Let's create a Python list of feature names and use the list to select a subset of the original DataFrame.

In [20]:
# create a Python list of feature names

feature_cols = ['credit.policy', 'int.rate','installment','log.annual.inc','dti','fico','days.with.cr.line','revol.bal','revol.util'
,'inq.last.6mths','delinq.2yrs','pub.rec']

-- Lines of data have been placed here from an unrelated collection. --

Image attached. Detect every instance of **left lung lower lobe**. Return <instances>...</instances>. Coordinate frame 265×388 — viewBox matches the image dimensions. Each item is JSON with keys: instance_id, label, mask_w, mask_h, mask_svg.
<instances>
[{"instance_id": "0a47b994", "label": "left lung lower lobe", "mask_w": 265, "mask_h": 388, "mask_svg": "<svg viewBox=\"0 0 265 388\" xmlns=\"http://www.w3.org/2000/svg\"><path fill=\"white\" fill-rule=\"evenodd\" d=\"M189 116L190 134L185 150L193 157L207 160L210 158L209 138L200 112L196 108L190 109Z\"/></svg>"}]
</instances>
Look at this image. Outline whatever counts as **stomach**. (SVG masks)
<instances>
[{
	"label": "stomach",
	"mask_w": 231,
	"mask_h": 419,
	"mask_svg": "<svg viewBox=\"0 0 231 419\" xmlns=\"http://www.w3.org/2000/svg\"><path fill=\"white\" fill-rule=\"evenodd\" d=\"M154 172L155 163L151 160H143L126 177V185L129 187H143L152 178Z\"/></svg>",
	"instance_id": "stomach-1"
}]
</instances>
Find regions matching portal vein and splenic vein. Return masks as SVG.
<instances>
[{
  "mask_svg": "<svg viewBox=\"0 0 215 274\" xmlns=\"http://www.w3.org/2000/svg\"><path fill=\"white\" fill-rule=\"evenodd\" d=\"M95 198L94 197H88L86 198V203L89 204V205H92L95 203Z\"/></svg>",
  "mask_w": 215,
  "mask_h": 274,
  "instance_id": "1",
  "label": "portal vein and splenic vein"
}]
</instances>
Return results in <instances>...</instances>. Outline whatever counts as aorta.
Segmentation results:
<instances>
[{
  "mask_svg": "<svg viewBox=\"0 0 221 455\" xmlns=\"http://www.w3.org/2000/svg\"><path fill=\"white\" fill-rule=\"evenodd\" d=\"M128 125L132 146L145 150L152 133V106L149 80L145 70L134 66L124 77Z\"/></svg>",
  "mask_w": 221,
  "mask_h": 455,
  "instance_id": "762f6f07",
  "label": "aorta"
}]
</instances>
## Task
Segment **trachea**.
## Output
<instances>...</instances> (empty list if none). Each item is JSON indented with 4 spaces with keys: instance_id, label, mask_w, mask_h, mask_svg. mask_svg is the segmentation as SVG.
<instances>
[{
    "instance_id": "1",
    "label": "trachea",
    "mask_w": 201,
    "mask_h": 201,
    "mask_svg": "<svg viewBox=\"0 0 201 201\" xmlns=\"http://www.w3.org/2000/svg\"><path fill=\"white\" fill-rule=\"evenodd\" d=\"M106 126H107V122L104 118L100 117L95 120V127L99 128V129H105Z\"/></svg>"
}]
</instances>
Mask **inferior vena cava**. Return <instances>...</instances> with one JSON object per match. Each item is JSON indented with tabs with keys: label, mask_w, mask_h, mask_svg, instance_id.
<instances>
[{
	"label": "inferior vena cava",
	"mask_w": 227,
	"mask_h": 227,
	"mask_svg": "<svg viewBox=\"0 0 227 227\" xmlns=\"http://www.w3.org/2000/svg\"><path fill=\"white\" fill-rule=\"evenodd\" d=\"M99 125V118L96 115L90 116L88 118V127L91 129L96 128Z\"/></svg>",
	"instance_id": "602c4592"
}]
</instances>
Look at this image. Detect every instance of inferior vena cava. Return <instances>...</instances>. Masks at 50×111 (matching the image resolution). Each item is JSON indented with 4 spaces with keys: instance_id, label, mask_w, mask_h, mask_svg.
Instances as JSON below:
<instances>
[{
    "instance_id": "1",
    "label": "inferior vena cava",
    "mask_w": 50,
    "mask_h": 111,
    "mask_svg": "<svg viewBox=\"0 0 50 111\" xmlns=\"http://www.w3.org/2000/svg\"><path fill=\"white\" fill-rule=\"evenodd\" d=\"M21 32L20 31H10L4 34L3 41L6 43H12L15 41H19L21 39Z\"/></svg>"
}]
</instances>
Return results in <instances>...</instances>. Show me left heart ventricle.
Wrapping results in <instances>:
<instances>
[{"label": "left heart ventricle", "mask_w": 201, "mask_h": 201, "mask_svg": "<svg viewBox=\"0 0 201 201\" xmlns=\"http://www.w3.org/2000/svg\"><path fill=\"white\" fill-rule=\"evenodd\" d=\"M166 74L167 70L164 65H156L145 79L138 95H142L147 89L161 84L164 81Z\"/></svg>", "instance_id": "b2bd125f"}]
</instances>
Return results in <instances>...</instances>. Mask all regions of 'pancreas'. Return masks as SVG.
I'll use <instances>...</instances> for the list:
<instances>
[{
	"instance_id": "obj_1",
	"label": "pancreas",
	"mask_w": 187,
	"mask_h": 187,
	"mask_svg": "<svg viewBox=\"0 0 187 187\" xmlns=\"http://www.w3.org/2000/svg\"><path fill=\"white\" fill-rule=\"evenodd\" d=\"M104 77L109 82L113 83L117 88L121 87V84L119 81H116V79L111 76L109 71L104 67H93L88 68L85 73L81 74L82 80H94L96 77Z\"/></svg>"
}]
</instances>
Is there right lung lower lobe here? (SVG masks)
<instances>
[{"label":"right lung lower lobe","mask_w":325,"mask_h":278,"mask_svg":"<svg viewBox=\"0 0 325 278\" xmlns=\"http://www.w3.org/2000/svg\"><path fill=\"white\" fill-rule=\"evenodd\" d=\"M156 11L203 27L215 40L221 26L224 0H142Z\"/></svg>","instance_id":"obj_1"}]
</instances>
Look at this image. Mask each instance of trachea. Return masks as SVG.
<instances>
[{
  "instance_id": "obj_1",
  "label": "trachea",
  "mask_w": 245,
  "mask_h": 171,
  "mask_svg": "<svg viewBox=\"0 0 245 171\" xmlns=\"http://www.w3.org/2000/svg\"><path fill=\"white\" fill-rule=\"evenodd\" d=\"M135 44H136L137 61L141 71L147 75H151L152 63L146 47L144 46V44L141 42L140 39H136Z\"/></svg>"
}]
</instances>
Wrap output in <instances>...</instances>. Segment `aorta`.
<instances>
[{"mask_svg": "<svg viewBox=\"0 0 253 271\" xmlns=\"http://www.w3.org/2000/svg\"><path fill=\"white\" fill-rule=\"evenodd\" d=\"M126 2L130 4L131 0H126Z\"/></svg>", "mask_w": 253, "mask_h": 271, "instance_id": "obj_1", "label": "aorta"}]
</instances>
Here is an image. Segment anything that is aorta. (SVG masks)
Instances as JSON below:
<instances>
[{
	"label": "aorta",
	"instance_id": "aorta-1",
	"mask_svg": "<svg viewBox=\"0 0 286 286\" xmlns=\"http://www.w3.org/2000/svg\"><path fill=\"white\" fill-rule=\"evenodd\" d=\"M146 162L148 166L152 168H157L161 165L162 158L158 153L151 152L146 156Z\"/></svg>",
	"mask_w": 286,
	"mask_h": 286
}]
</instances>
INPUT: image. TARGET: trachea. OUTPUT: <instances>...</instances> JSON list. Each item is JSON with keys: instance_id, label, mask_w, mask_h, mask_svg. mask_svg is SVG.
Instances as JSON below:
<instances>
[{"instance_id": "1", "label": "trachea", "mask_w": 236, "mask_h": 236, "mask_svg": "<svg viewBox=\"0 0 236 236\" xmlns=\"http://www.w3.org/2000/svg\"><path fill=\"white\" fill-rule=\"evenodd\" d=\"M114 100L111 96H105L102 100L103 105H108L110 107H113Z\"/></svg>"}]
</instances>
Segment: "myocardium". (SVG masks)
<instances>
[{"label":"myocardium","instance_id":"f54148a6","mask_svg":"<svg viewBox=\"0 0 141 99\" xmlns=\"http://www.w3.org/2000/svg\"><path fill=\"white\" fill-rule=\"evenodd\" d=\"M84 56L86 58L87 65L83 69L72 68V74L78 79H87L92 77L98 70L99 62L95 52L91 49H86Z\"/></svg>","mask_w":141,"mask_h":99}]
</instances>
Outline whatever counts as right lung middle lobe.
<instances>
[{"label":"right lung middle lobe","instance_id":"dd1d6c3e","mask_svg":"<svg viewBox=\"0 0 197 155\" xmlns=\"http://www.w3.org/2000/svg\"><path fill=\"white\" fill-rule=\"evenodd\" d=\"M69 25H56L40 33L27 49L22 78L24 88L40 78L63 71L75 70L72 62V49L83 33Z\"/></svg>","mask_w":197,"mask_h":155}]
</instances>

# use the list to select a subset of the original DataFrame

X = loan[feature_cols]

# print the first 5 rows of the features.
X.head()
Out[20]:
credit.policy int.rate installment log.annual.inc dti fico days.with.cr.line revol.bal revol.util inq.last.6mths delinq.2yrs pub.rec
0 1 0.1189 829.10 11.350407 19.48 737 5639.958333 28854 52.1 0 0 0
1 1 0.1071 228.22 11.082143 14.29 707 2760.000000 33623 76.7 0 0 0
2 1 0.1357 366.86 10.373491 11.63 682 4710.000000 3511 25.6 1 0 0
3 1 0.1008 162.34 11.350407 8.10 712 2699.958333 33667 73.2 1 0 0
4 1 0.1426 102.92 11.299732 14.97 667 4066.000000 4740 39.5 0 1 0

Then, let's prepare the dependent variable (response).

In [21]:
y = loan['not.fully.paid']


# print the first 5 values of the predictand

y.head()
Out[21]:
0    0
1    0
2    0
3    0
4    0
Name: not.fully.paid, dtype: int64
In [22]:
#Import Library
from sklearn.linear_model import LogisticRegression

# Create logistic regression object
model = LogisticRegression()

Train the model using the training sets and check score

Splitting X and y into training and testing sets

In [23]:
from sklearn.cross_validation import train_test_split
X_train, X_test, y_train, y_test = train_test_split(X, y, random_state=144,test_size=0.3)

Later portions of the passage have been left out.